Nulla – o quasi – cambia per gli assegnisti che guadagnano mediamente 200 euro mensili in più. A incrinare la salute mentale dei ricercatori, però, è anche lo stesso ambiente accademico. In gergo, si parla di public or perish (“pubblica o soccombi” in italiano) per indicare la spinta continua alla produttività delle Università. Più della metà dei dottorandi, secondo l’indagine Adi, supera il limite di 40 ore settimanali fissato per la maggior parte delle categorie lavorative (non indicato esplicitamente per i ricercatori), con gravi complicazioni per chi non rispetta le scadenze. Lo sa bene Gloria, 35 anni, dottoranda in ambito sociologico a Urbino in attesa di una proroga di nove mesi per concludere la propria ricerca. Il suo percorso, avviato dopo anni di lavoro e un licenziamento volontario, è stato accidentato da incertezze economiche, pressioni dei relatori e precarietà. «Non posso contare su una rete familiare – racconta – e purtroppo così il talento serve a poco».

Ad angosciarla è l’eccessiva competitività: «Ti devi guadagnare quell’unico posto fra un milione facendo immani sacrifici e viaggiando come una pallina di conferenza in conferenza. A volte sono arrivata stremata al weekend e mi hanno chiamata il venerdì pomeriggio per avere sei pagine pronte al lunedì mattina.
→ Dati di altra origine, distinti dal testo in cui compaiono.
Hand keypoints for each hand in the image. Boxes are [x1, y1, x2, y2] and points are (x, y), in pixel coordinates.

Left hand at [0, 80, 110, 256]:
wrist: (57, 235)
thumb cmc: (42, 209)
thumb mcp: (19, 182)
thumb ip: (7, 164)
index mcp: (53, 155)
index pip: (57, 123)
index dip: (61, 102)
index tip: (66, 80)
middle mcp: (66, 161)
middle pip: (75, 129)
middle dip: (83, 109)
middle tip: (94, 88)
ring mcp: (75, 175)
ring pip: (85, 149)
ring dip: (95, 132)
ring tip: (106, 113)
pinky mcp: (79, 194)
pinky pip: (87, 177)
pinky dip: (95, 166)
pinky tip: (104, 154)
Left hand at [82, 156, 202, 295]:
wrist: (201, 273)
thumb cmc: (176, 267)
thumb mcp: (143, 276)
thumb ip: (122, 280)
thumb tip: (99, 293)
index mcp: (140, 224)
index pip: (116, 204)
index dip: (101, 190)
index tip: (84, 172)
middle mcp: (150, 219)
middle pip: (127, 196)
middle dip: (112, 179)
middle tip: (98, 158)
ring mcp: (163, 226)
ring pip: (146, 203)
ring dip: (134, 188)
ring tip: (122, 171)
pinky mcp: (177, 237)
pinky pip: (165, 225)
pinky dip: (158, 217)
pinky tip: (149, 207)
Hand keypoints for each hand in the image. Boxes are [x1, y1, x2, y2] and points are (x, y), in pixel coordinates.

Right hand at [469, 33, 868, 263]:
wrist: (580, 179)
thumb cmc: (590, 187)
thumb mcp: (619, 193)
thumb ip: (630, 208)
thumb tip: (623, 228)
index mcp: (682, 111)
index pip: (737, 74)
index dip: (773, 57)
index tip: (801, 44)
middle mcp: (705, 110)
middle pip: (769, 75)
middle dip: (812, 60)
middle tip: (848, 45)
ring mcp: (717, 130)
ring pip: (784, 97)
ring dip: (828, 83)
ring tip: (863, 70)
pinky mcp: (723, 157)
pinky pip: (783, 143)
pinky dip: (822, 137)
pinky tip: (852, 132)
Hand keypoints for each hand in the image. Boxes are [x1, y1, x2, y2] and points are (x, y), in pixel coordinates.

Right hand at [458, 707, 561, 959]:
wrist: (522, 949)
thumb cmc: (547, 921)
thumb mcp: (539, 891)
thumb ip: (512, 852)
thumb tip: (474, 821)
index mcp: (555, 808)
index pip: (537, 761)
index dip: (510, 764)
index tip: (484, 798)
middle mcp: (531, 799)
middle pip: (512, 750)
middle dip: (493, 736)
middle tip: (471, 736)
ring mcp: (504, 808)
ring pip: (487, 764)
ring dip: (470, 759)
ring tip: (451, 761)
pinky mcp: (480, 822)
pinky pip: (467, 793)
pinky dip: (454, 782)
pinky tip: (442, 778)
Se ti rifiuti, subisci ripercussioni a livello emotivo o telefonate inopportune». Schiacciata da questo peso, dopo due anni ha pensato al ritiro dall’Università, riuscendo a scongiurarlo solo grazie al successo accademico della sua ricerca e all’aiuto di un percorso di terapia psicologica. Oggi pensa solo a finire il dottorato in vista di un lavoro futuro. Ma – assicura – non per tutti c’è un lieto fine: «Conosco colleghi che ricorrono a farmaci per gestire il dottorato: molti, per starci dentro, prendono ansiolitici».